# Killington 11/27/11



## ski stef (Nov 20, 2011)

Looks like will be my first TR of this season. My girlfriend Amanda is coming for the weekend, anyone going to be around this weekend. Seems a lot of pre thanksgiving runs and after the weekend


----------



## Puck it (Nov 21, 2011)

It looks like I will be.


----------



## Black Phantom (Nov 21, 2011)

Puck it said:


> It looks like I will be.



How long will you be up for?


----------



## Puck it (Nov 21, 2011)

Black Phantom said:


> How long will you be up for?



Just the day.


----------



## Black Phantom (Nov 21, 2011)

Puck it said:


> Just the day.



Will you have the full apparatus in tow for an inspection?


----------



## Puck it (Nov 21, 2011)

Black Phantom said:


> Will you have the full apparatus in tow for an inspection?


 

I had to take it out since my son and a friend may be going tomorrow.  So the box is on the top for now.  I should have it back in for Sunday though.


----------



## Black Phantom (Nov 21, 2011)

Puck it said:


> I had to take it out since my son and a friend may be going tomorrow.  So the box is on the top for now.  I should have it back in for Sunday though.



That's what she said!:flame:

Cool.
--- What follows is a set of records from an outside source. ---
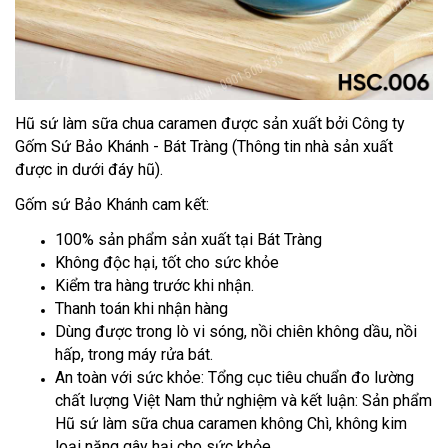
Hũ sứ làm sữa chua caramen được sản xuất bởi Công ty
Gốm Sứ Bảo Khánh - Bát Tràng (Thông tin nhà sản xuất
được in dưới đáy hũ).
Gốm sứ Bảo Khánh cam kết:
100% sản phẩm sản xuất tại Bát Tràng
Không độc hại, tốt cho sức khỏe
Kiểm tra hàng trước khi nhận.
Thanh toán khi nhận hàng
Dùng được trong lò vi sóng, nồi chiên không dầu, nồi
hấp, trong máy rửa bát.
An toàn với sức khỏe: Tổng cục tiêu chuẩn đo lường
chất lượng Việt Nam thử nghiệm và kết luận: Sản phẩm
Hũ sứ làm sữa chua caramen không Chì, không kim
loại nặng gây hại cho sức khỏe.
We will touch base before then.  

We will need to pack a nice lunch. Are you getting ready for the trip tomorrow? A trip to Whole Foods first?


----------



## Puck it (Nov 21, 2011)

Black Phantom said:


> That's what she said!:flame:
> 
> Cool. We will touch base before then.
> 
> We will need to pack a nice lunch. Are you getting ready for the trip tomorrow? A trip to Whole Foods first?


 

Have an interesting whole foods story since you mention it.  The wife wanted crumbled bleu cheese and real bacon bits for a salad.  I was coming back from the VW dealership after picking up my daughter's wheel and tire.  Another story in itself.  I decided to stop at Whole foods in Andover since it was on the same side that I was going.  I picked up those two things only and it came to $10.32!!!! WTF! 
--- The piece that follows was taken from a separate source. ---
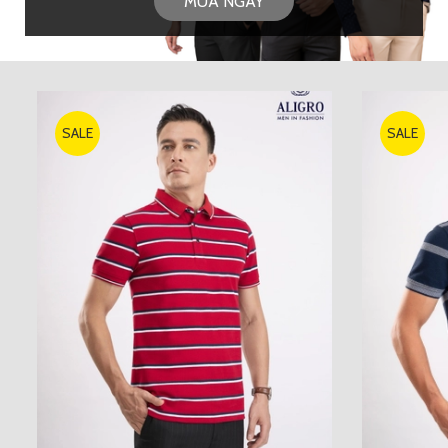
MUA NGAY
SALE
SALE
I will have the usual lunch though. PB&J!!!


----------



## Black Phantom (Nov 21, 2011)

Puck it said:


> Have an interesting whole foods story since you mention it.  The wife wanted crumbled bleu cheese and real bacon bits for a salad.  I was coming back from the VW dealership after picking up my daughter's wheel and tire.  Another story in itself.  I decided to stop at Whole foods in Andover since it was on the same side that I was going.  I picked up those two things only and it came to $10.32!!!! WTF!
> 
> I will have the usual lunch though. PB&J!!!



Did you go to the one near the Andover Shop?  I think you bought the cheap stuff. 
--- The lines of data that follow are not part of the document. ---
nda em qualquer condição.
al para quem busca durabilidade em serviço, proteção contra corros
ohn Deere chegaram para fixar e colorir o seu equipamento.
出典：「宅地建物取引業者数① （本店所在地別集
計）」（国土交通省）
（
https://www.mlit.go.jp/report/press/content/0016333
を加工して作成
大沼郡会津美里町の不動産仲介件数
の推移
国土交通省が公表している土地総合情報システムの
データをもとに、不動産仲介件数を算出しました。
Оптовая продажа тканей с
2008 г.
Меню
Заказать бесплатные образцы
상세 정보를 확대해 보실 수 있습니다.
Is the barber still alive? Talk about an 'old school' cut.:razz:


----------



## Puck it (Nov 21, 2011)

Not really that close to it,  it is in the old mill buildings.


----------



## Black Phantom (Nov 21, 2011)

Puck it said:


> Not really that close to it,  it is in the old mill buildings.



The old Wild Harvest?


----------



## deadheadskier (Nov 21, 2011)

Black Phantom said:


> The old Wild Harvest?



yes

and Puck It.  You can pay $10 for a package of decent bacon and a container of decent crumbled blue cheese at Market Basket


----------



## Puck it (Nov 21, 2011)

deadheadskier said:


> yes
> 
> and Puck It. You can pay $10 for a package of decent bacon and a container of decent crumbled blue cheese at Market Basket


 
I will check it out next time, booth were orgainc though at whole foods.  S&S to MB is a big difference from what we have found.  Clover honey same brand and size $1 more at S&S then MB.


----------



## deadheadskier (Nov 21, 2011)

Market Basket is able to offer the cheapest prices because they own all of their real estate and don't have to account for that debt in their margins like S&S, Shaws etc.


----------



## Puck it (Nov 21, 2011)

deadheadskier said:


> Market Basket is able to offer the cheapest prices because they own all of their real estate and don't have to account for that debt in their margins like S&S, Shaws etc.


 
I knew they did and concur.  Except the Andover store, I think.  MB closed and S&S took it over.  And in North Reading, they moved into the old Shaw's to stop MB from going in and they left the newer store empty.


----------



## kingslug (Nov 24, 2011)

Looks like I'll be there as well..taking a loooong bus ride..


----------



## Black Phantom (Nov 28, 2011)

Where is the trip report?


----------



## Puck it (Nov 28, 2011)

Did not make it, too much to do.


----------